*APPLY WHAT YOU READ*
1/ List every demand that the UAW strike report says the striking workers are making.
2/ Copy the UAW strike report from the words "DETROIT, MI —" through "of the speakers.", replacing "traffic" with "gridlock" every time it occurs.

The UAW is conducting a coordinated strike against the big three.
DETROIT, MI — It’s September 15. I’m stuck in traffic on my way to the UAW rally. Senator Bernie Sanders (I-VT), Rashida Talib, UAW President Shawn Fain and others will be speaking. There are state police on the road, more than usual. I’m stuck in traffic for 15 minutes–then stuck downtown for another thirty. I miss half of the speakers.
Workers at 3 UAW plants are on strike for a 36 percent four-year pay raise, cost-of-living adjustments, a 32-hour week with 40-hour pay, an end to the tier system, returning their defined-benefit pensions for new hires, and pension increases for workers who have retired. Many of their demands were benefits they previously received before being clawed back by the company and union officials in their 2007 union contract, allegedly due to the recession. The workers are on strike at the GM Plant in Wentzville, Missouri, a Ford plant in Wayne, Michigan, and a Stellantis plant in Toledo, Ohio. (Stellantis owns Jeep and Chrysler). Their demands track with other strikes occurring around the county, especially for cost-of-living adjustments. It seems that their strategy will be a staggered strike. UAW president Shawn Fain warns that “many more factories may follow.” In total 146,000 workers have walked off the job, and they are feeling fired up.

*DATA LISTING*
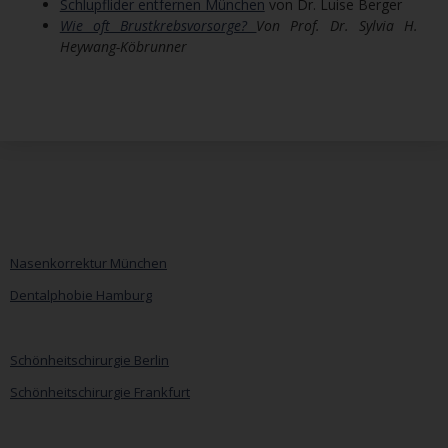
Schlupflider entfernen München
von Dr. Luise Berger
Wie oft Brustkrebsvorsorge?
Von Prof. Dr. Sylvia H.
Heywang-Köbrunner
Nasenkorrektur München
Dentalphobie Hamburg
Navigation
überspringen
Schönheitschirurgie Berlin
Schönheitschirurgie Frankfurt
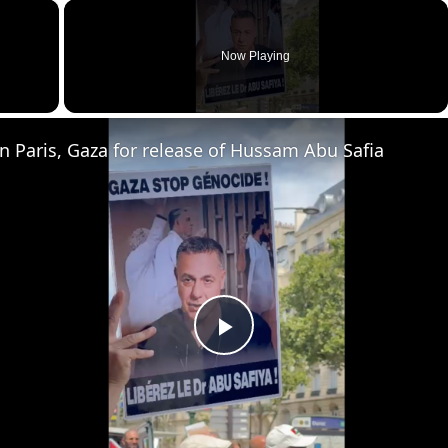
×
Now Playing
ay Video
in Paris, Gaza for release of Hussam Abu Safia
Play
Video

*RESPONSES TO THE TASKS*
1/
- A 36 percent four-year pay raise
- Cost-of-living adjustments
- A 32-hour week with 40-hour pay
- An end to the tier system
- Defined-benefit pensions returned for new hires
- Pension increases for workers who have retired

2/
DETROIT, MI — It’s September 15. I’m stuck in gridlock on my way to the UAW rally. Senator Bernie Sanders (I-VT), Rashida Talib, UAW President Shawn Fain and others will be speaking. There are state police on the road, more than usual. I’m stuck in gridlock for 15 minutes–then stuck downtown for another thirty. I miss half of the speakers.